EXERCISE AIM >>
How many of the lines below hold the string "wide"? Say only the number.

INPUT MATERIAL >>
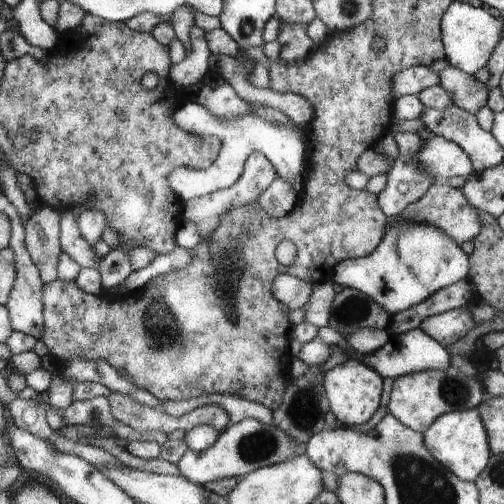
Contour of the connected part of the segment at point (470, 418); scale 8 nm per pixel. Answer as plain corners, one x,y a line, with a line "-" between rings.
478,407
445,413
423,433
423,436
432,456
461,480
474,483
490,463
490,438

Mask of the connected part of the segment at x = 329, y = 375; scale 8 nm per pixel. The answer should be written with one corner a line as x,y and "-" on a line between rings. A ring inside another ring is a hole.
350,354
344,364
328,370
325,373
324,385
330,411
334,413
337,422
350,428
368,423
380,407
383,382
383,377
376,369
361,362
354,354

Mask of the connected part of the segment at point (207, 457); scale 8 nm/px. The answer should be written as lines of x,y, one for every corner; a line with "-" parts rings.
248,418
242,420
240,423
229,425
224,429
221,432
219,440
208,451
195,452
194,450
188,449
187,452
184,452
182,458
179,459
177,466
184,478
191,481
193,484
203,486
208,482
228,477
242,478
245,475
256,471
258,468
268,467
274,464
284,463
286,460
291,460
292,458
303,454
305,450
304,443
296,441
290,434
287,434
273,423
263,424
258,420

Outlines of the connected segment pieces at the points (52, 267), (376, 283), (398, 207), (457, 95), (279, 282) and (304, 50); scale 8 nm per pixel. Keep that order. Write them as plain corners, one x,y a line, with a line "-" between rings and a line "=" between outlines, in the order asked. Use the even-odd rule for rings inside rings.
43,205
29,221
27,246
44,283
59,280
59,265
65,253
62,237
63,213
51,205
=
415,221
388,224
387,233
375,252
340,262
332,282
370,296
390,316
408,311
428,296
470,276
471,260
458,242
440,228
=
398,132
394,134
394,137
400,153
387,173
389,180
386,187
378,195
380,209
388,218
396,217
401,211
404,211
406,206
418,201
426,194
428,188
436,183
435,178
422,169
419,164
419,153
425,140
422,140
418,133
-
415,155
418,155
418,159
415,159
=
451,65
439,74
439,85
451,93
455,106
474,115
487,107
490,90
486,83
=
280,275
272,284
274,296
288,308
302,309
310,299
313,284
291,275
=
281,20
281,32
277,42
281,45
280,59
284,63
296,63
306,59
317,48
314,40
301,25
288,25

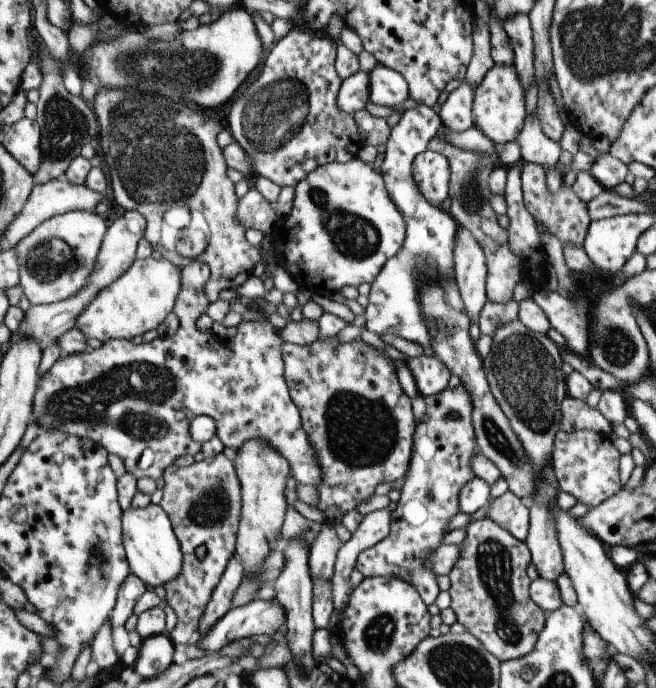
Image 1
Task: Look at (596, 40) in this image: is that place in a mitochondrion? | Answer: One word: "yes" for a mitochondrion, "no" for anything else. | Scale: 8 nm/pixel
yes

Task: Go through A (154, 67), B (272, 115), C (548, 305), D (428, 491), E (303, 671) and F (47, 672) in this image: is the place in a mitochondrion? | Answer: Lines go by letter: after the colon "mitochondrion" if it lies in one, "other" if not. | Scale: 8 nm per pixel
A: mitochondrion
B: mitochondrion
C: other
D: mitochondrion
E: other
F: other

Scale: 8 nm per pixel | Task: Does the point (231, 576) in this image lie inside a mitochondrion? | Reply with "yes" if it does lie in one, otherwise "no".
no

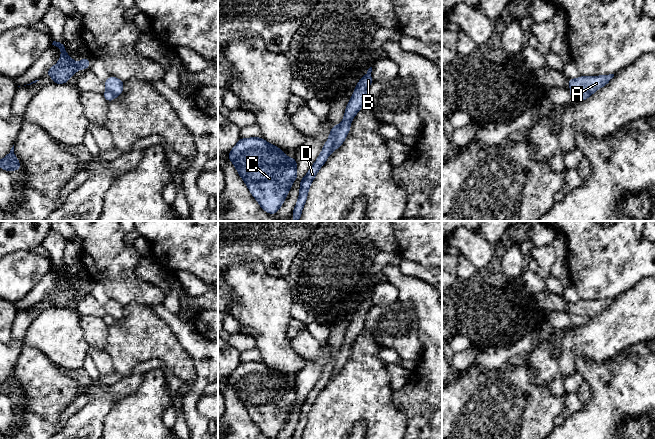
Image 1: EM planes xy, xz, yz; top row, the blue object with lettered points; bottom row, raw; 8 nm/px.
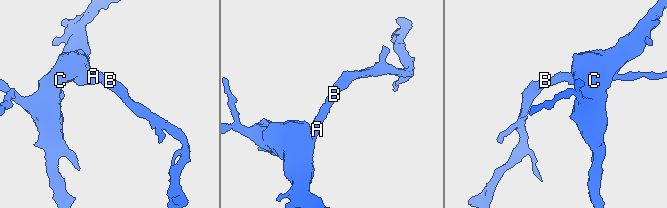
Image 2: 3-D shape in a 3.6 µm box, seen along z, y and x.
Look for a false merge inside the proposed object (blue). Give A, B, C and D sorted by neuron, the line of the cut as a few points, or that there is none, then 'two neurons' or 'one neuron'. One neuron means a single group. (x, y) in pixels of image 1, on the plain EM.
A B C / D | xz (337, 350), (334, 356), (334, 368), (331, 375) | two neurons

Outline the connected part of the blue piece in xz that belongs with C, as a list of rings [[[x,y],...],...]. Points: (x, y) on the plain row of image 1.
[[[261,361],[240,362],[233,373],[226,378],[234,388],[239,400],[245,406],[252,420],[260,431],[267,437],[276,439],[289,417],[293,405],[297,403],[297,384],[288,382],[287,379],[275,369],[270,368]]]

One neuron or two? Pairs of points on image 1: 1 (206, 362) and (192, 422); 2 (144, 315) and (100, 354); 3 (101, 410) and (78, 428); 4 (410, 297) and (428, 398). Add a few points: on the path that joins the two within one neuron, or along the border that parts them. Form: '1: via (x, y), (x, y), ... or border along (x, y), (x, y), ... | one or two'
1: via (204, 377), (191, 398), (191, 407) | one
2: border along (104, 347), (111, 359), (114, 371) | two
3: via (95, 413), (84, 424) | one
4: via (431, 322), (431, 373) | one

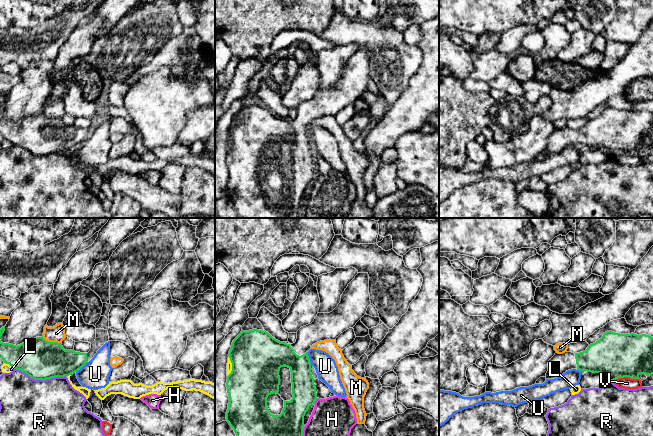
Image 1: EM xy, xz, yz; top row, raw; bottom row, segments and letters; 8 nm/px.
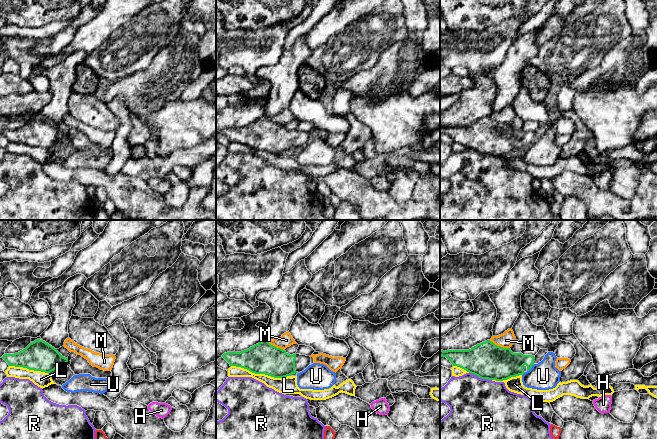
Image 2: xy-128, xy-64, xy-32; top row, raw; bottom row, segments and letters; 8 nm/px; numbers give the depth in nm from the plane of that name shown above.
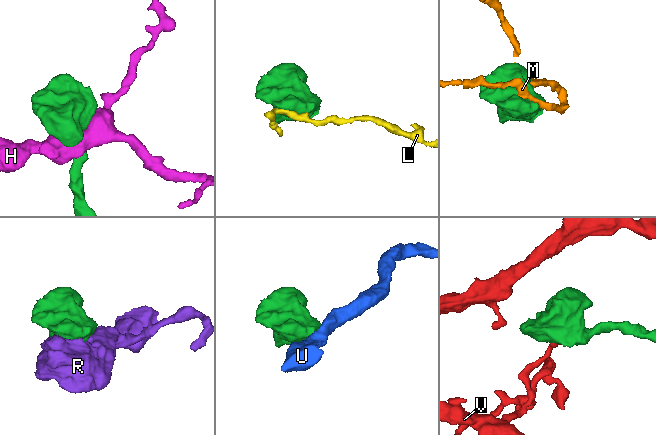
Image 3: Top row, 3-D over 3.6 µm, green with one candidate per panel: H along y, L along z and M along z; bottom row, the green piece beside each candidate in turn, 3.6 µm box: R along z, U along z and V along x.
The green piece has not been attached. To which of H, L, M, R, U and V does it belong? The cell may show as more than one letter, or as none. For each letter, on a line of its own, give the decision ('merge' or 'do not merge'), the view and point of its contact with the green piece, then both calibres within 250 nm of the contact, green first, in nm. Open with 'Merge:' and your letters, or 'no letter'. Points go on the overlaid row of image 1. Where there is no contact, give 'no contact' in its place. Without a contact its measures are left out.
Merge: no letter
H: do not merge; contact xz (315, 401); calibres 200 and 320 nm
L: do not merge; contact xy (9, 364); calibres 320 and 80 nm
M: do not merge; contact xy (51, 342); calibres 320 and 130 nm
R: do not merge; contact xy (40, 379); calibres 320 and 460 nm
U: do not merge; contact xz (309, 359); calibres 200 and 170 nm
V: do not merge; contact yz (624, 376); calibres 360 and 100 nm

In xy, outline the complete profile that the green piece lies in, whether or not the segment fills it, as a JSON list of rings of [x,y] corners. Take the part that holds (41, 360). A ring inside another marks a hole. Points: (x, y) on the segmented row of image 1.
[[[43,336],[17,346],[0,340],[0,358],[35,380],[67,377],[87,363],[87,353],[65,350],[61,343],[48,342]]]

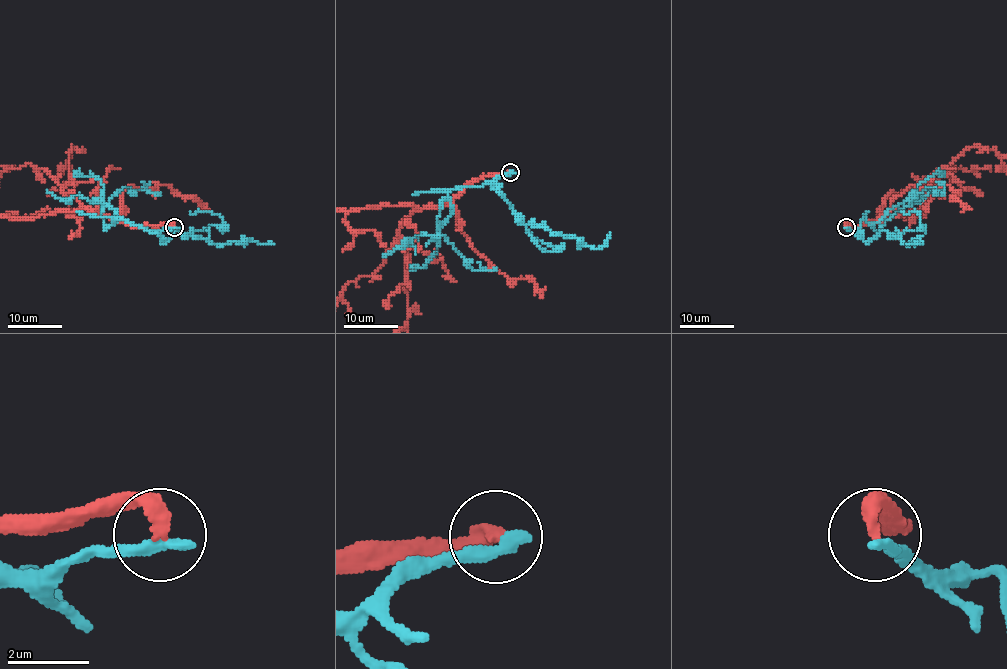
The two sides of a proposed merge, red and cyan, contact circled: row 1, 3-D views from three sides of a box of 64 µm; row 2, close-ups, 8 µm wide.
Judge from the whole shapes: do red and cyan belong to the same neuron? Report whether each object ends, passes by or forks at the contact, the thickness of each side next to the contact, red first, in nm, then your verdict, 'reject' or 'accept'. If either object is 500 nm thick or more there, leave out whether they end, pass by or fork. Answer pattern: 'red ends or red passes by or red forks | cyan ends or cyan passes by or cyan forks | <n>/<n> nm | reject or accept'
red ends | cyan ends | 360/360 nm | reject

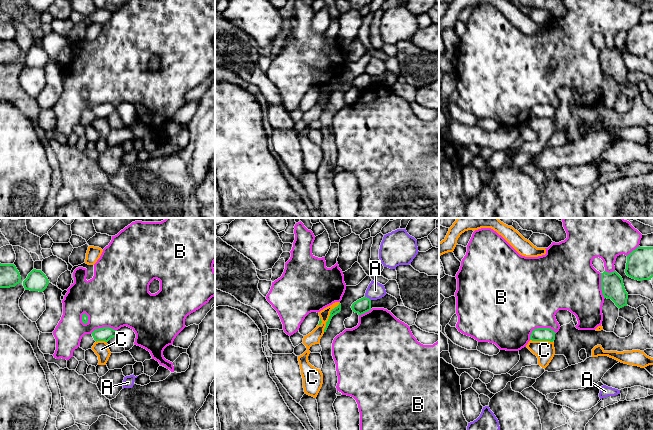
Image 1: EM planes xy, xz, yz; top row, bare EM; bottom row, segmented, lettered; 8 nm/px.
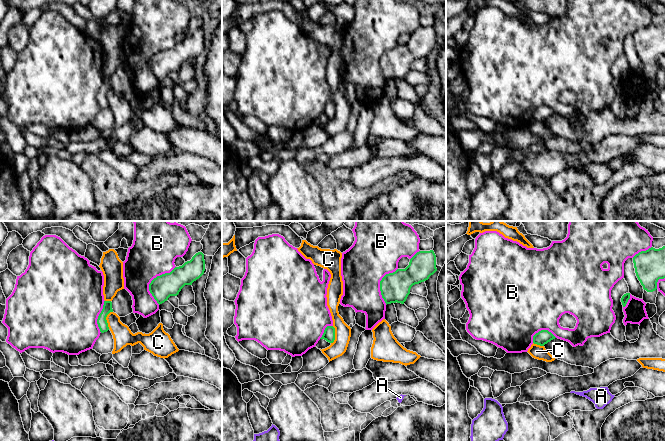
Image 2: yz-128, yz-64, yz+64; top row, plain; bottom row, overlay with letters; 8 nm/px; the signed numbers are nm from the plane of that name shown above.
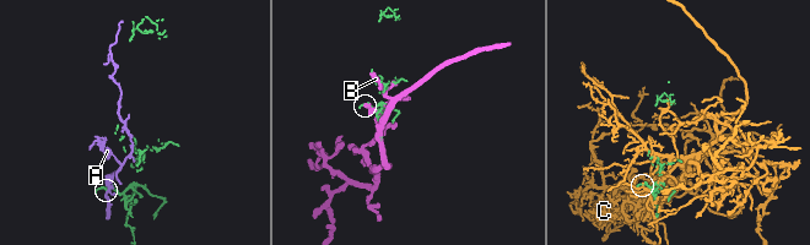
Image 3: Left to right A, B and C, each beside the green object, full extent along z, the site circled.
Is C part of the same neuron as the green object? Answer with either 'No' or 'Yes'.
No

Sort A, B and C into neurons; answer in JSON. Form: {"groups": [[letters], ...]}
{"groups": [["A"], ["B"], ["C"]]}

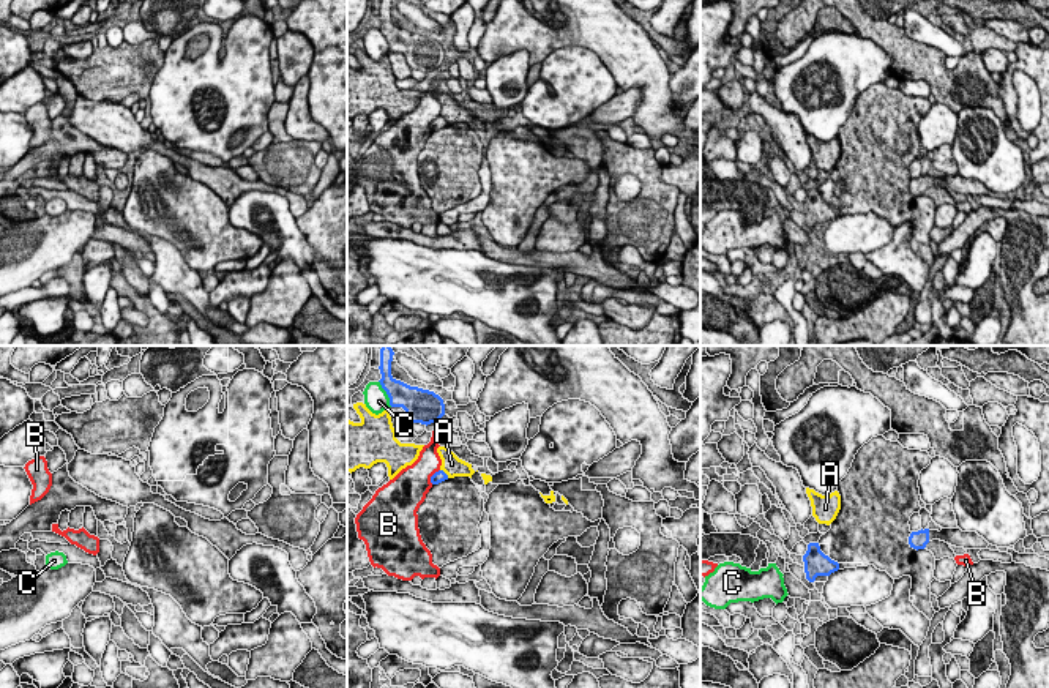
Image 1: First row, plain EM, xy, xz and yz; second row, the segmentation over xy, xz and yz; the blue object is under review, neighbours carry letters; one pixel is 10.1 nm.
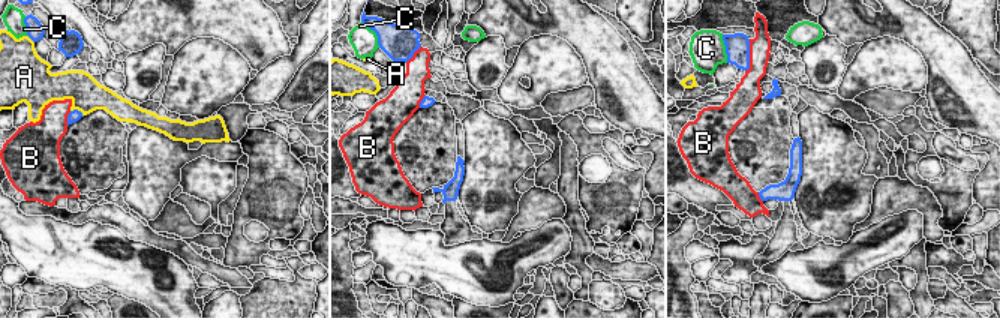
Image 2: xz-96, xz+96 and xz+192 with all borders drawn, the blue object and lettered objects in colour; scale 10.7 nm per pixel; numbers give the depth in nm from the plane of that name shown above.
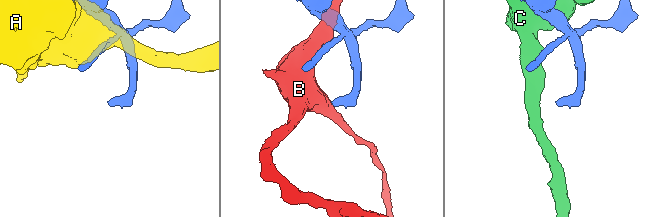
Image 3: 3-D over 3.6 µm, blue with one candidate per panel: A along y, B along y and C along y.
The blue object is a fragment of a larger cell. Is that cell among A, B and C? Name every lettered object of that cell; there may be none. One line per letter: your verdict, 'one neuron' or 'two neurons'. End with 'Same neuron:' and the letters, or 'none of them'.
A: two neurons
B: two neurons
C: two neurons
Same neuron: none of them

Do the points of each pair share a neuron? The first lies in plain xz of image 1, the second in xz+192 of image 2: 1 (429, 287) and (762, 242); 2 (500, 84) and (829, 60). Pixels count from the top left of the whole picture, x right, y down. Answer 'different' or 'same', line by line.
1: same
2: same

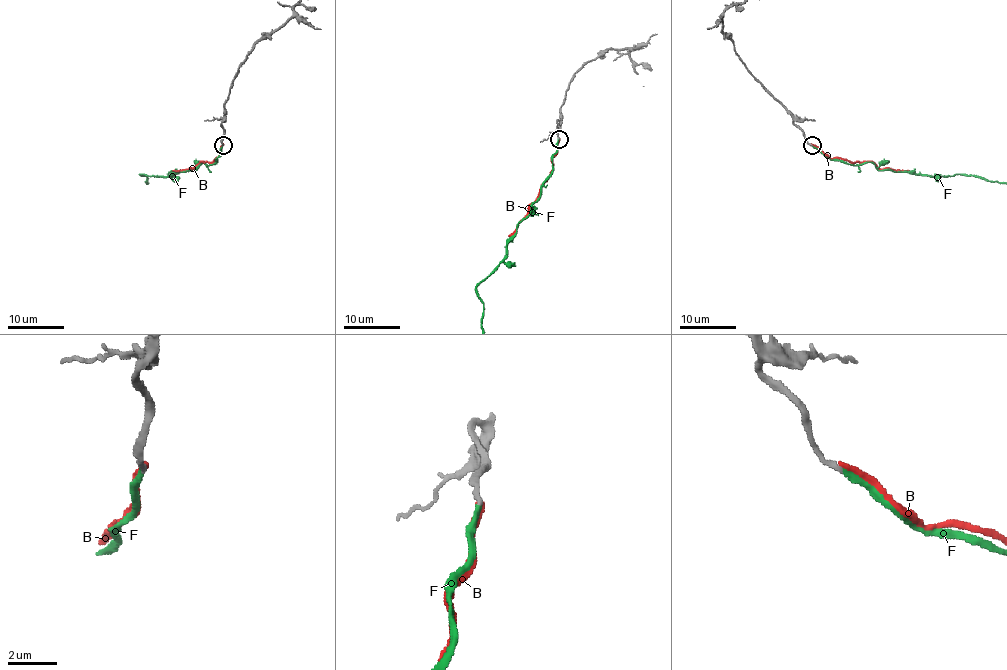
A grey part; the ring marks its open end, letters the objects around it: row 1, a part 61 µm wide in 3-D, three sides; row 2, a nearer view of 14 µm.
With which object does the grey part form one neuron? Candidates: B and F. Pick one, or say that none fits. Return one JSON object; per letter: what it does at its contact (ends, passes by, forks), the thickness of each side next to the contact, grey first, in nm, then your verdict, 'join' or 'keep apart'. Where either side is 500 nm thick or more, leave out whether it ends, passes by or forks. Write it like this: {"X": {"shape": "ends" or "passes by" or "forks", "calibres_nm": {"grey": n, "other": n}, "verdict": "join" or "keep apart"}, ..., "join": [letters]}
{"B": {"shape": "ends", "calibres_nm": {"grey": 200, "other": 280}, "verdict": "keep apart"}, "F": {"shape": "ends", "calibres_nm": {"grey": 200, "other": 240}, "verdict": "join"}, "join": ["F"]}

OUTPUT OF THE EXERCISE >>
2